What the task requires
In the copy of the lines below, leave out pictures and print everything else exactly.

Provided information
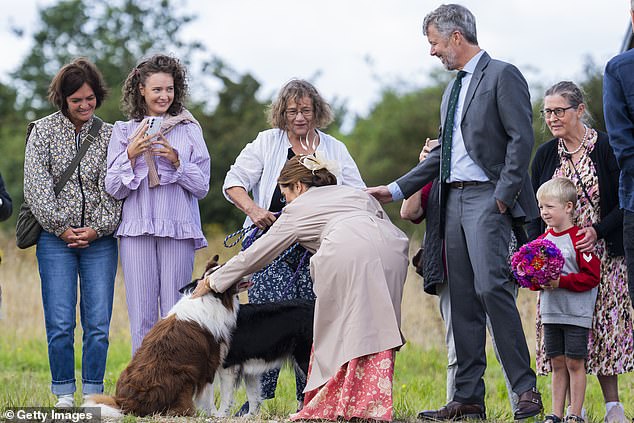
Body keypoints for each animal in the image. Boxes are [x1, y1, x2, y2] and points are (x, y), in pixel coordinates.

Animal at [82, 255, 243, 418]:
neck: (211, 298)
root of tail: (125, 403)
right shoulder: (209, 363)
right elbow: (208, 395)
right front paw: (214, 414)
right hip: (184, 374)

Completed exercise
Body keypoints for each animal in the image. Boxes are [x1, y1, x2, y2] and points are (x, y), in pixel coordinates.

Animal at [82, 255, 243, 418]:
neck: (211, 298)
root of tail: (125, 403)
right shoulder: (209, 363)
right elbow: (208, 395)
right front paw: (214, 414)
right hip: (184, 374)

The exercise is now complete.